● **PROMPT**:
Transcribe exactly the line that contains "1) shirt <box>271,71,526,240</box>" and each line that comes after it in the material, the last line included, and nothing more.
--- START ---
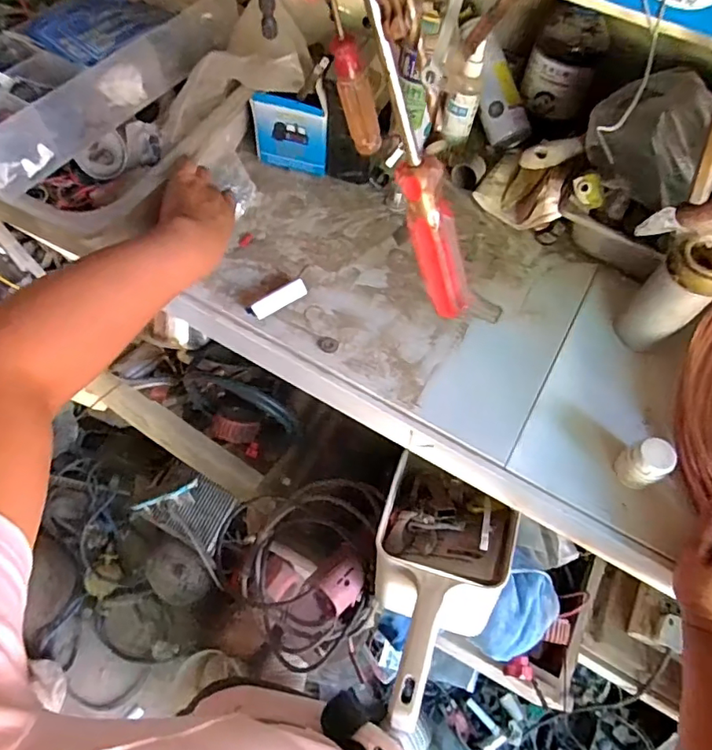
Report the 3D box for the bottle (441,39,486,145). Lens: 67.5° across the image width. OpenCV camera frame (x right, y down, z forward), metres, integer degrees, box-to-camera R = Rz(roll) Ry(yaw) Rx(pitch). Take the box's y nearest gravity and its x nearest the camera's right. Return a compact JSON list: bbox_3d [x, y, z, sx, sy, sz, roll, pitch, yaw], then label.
[{"bbox_3d":[0.130,-0.330,0.642,0.034,0.119,0.044,16,64,6],"label":"bottle"}]

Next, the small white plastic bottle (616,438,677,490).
[{"bbox_3d":[0.252,0.077,0.467,0.033,0.045,0.032,1,63,-2],"label":"small white plastic bottle"}]

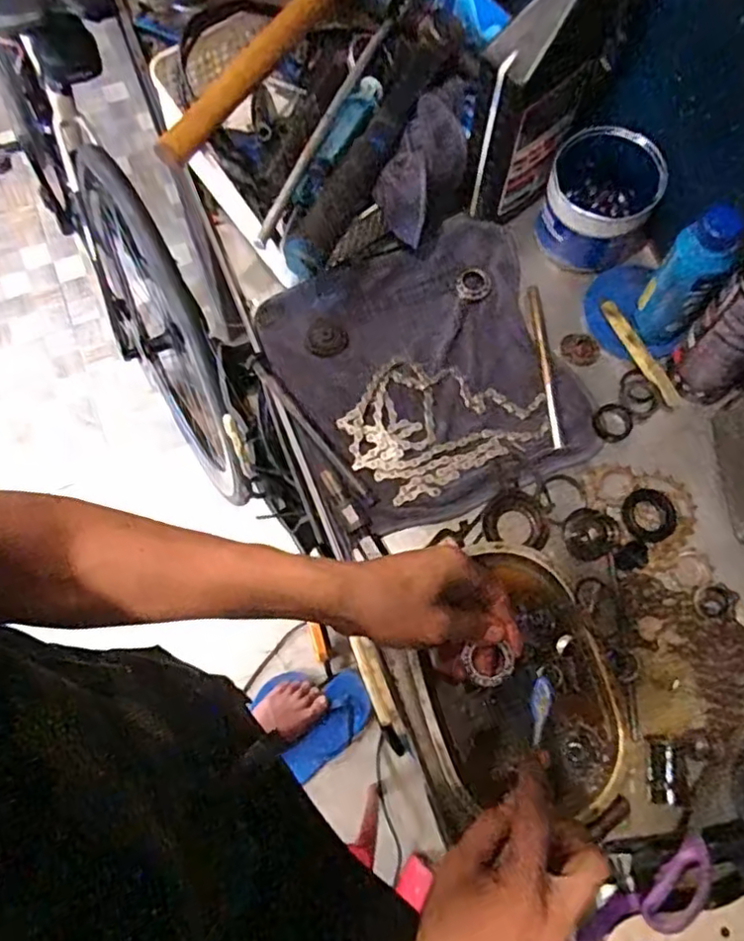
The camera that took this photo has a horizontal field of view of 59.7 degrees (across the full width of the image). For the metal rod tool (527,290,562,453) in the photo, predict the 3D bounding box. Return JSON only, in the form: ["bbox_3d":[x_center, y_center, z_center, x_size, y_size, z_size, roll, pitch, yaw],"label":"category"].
[{"bbox_3d":[0.169,-0.103,0.633,0.011,0.008,0.176,-3,72,-2],"label":"metal rod tool"}]

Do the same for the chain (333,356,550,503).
[{"bbox_3d":[0.059,-0.052,0.610,0.173,0.009,0.128,-29,75,-10],"label":"chain"}]

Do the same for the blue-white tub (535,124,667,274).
[{"bbox_3d":[0.221,-0.261,0.634,0.095,0.096,0.101,0,72,-1],"label":"blue-white tub"}]

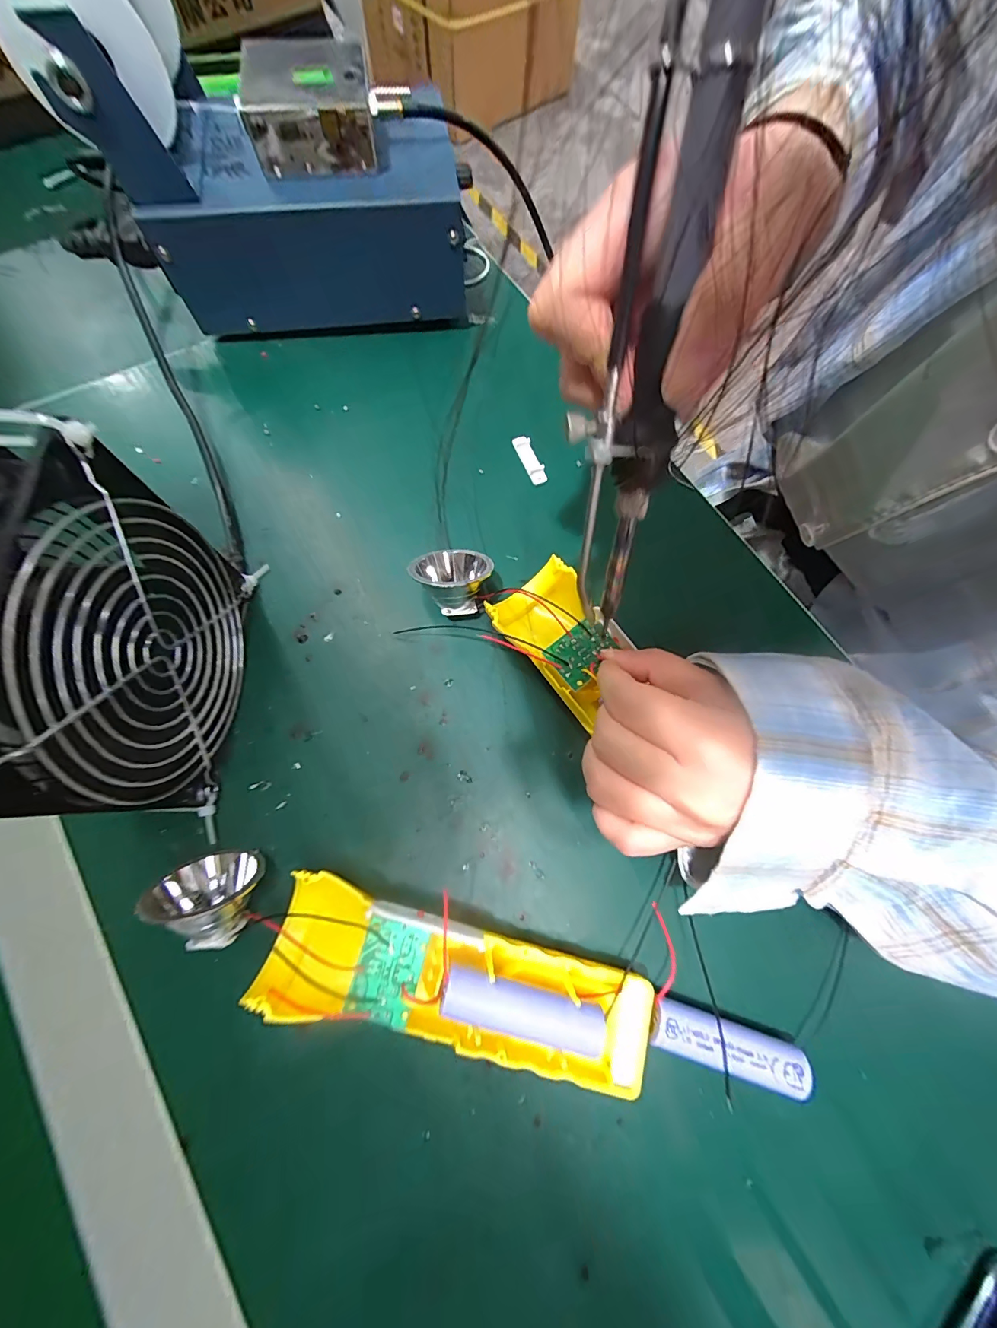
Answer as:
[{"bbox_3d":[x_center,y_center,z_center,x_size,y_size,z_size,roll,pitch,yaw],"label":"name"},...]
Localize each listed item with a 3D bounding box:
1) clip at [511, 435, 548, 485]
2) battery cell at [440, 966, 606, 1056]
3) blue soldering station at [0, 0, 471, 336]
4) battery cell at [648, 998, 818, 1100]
[{"bbox_3d":[0.020,-0.132,0.278,0.011,0.005,0.035,-23,76,-9],"label":"clip"},{"bbox_3d":[0.009,0.140,0.177,0.065,0.018,0.018,17,74,-3],"label":"battery cell"},{"bbox_3d":[-0.123,-0.291,0.253,0.198,0.133,0.094,-7,74,-4],"label":"blue soldering station"},{"bbox_3d":[0.098,0.164,0.188,0.065,0.020,0.018,17,74,3],"label":"battery cell"}]

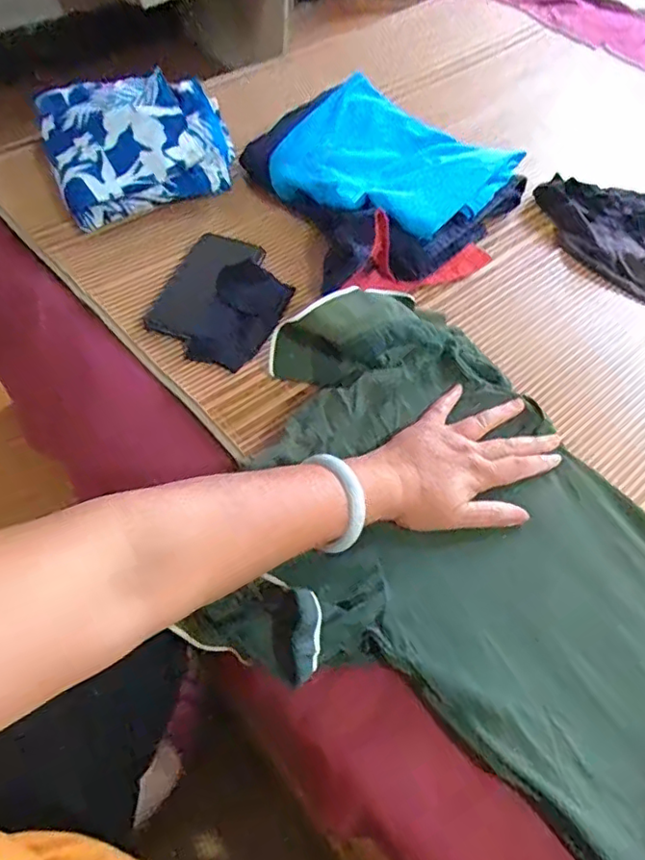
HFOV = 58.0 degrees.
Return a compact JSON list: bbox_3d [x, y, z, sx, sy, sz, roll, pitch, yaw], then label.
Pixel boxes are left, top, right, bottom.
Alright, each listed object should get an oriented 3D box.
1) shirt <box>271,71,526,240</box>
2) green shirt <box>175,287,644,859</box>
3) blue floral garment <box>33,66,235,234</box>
[{"bbox_3d":[0.085,-0.324,0.716,0.254,0.063,0.238,36,60,21],"label":"shirt"},{"bbox_3d":[0.157,0.165,0.389,0.347,0.066,0.695,-29,63,-22],"label":"green shirt"},{"bbox_3d":[-0.220,-0.355,0.716,0.224,0.098,0.159,-19,57,-16],"label":"blue floral garment"}]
--- END ---
● **TASK SOLUTION**:
1) shirt <box>271,71,526,240</box>
2) green shirt <box>175,287,644,859</box>
3) blue floral garment <box>33,66,235,234</box>
[{"bbox_3d":[0.085,-0.324,0.716,0.254,0.063,0.238,36,60,21],"label":"shirt"},{"bbox_3d":[0.157,0.165,0.389,0.347,0.066,0.695,-29,63,-22],"label":"green shirt"},{"bbox_3d":[-0.220,-0.355,0.716,0.224,0.098,0.159,-19,57,-16],"label":"blue floral garment"}]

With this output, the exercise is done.